## DATA PROVIDED:
Start of Block
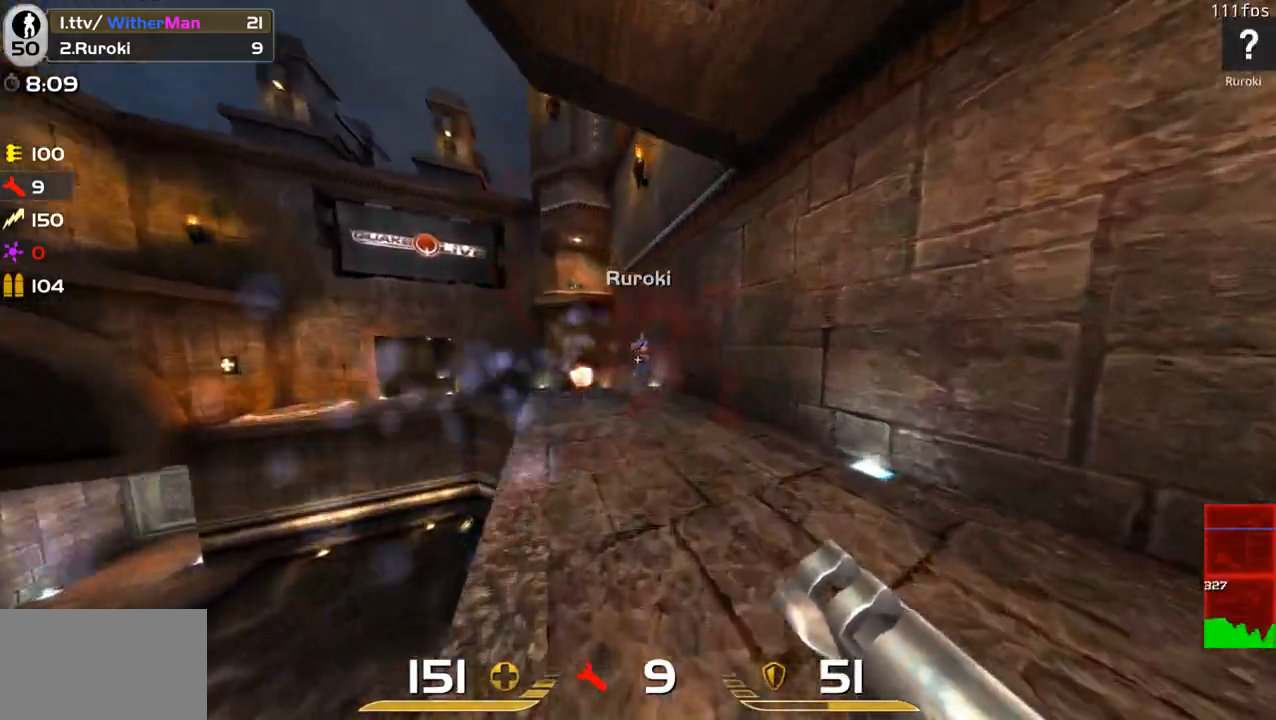
{"keys": ["a", "w"], "mouse": [], "events": [[33, "w", "up"], [83, "d", "down"], [83, "mouse_left", "down"], [83, "s", "down"], [133, "a", "up"], [183, "mouse_left", "up"], [183, "s", "up"], [366, "w", "down"], [450, "d", "up"], [500, "a", "down"]]}
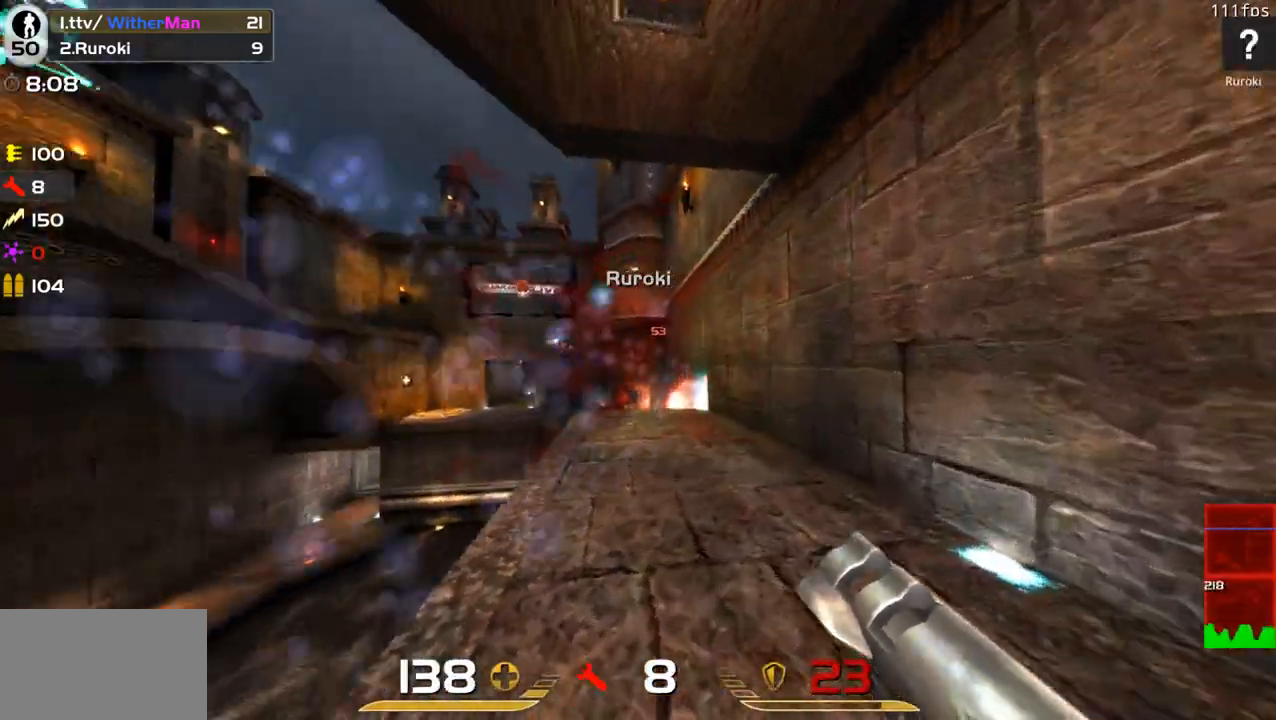
{"keys": ["d", "s"], "mouse": ["left"], "events": [[150, "a", "up"], [233, "a", "down"], [283, "w", "up"], [383, "a", "up"], [383, "d", "down"], [383, "s", "down"], [416, "mouse_left", "down"]]}
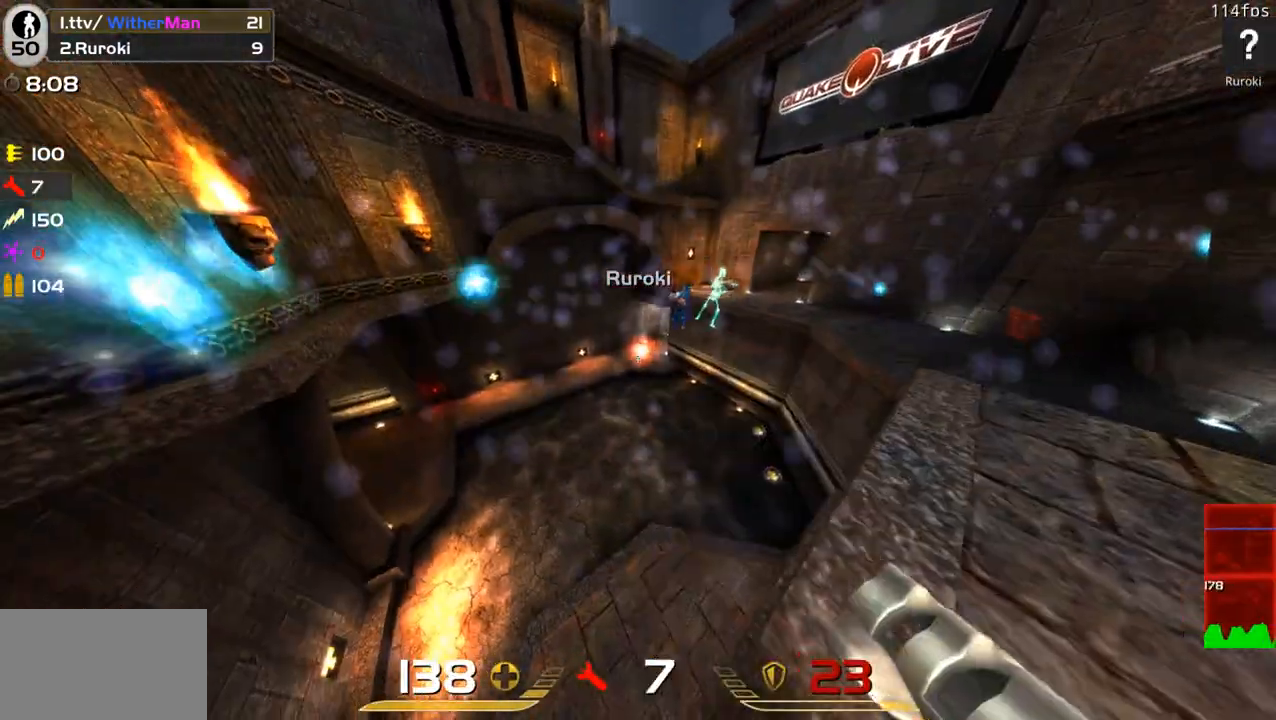
{"keys": ["d", "s"], "mouse": [], "events": [[16, "mouse_left", "up"], [66, "a", "down"], [116, "s", "up"], [200, "d", "up"], [200, "w", "down"], [250, "a", "up"], [400, "w", "up"], [433, "d", "down"], [483, "s", "down"]]}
End of Block
## TASK DESCRIPTION:
Except for the pictures, return every line of the material exactly.

## EXERCISE OUTPUT:
{"keys": ["a", "w"], "mouse": [], "events": [[33, "w", "up"], [83, "d", "down"], [83, "mouse_left", "down"], [83, "s", "down"], [133, "a", "up"], [183, "mouse_left", "up"], [183, "s", "up"], [366, "w", "down"], [450, "d", "up"], [500, "a", "down"]]}
{"keys": ["d", "s"], "mouse": ["left"], "events": [[150, "a", "up"], [233, "a", "down"], [283, "w", "up"], [383, "a", "up"], [383, "d", "down"], [383, "s", "down"], [416, "mouse_left", "down"]]}
{"keys": ["d", "s"], "mouse": [], "events": [[16, "mouse_left", "up"], [66, "a", "down"], [116, "s", "up"], [200, "d", "up"], [200, "w", "down"], [250, "a", "up"], [400, "w", "up"], [433, "d", "down"], [483, "s", "down"]]}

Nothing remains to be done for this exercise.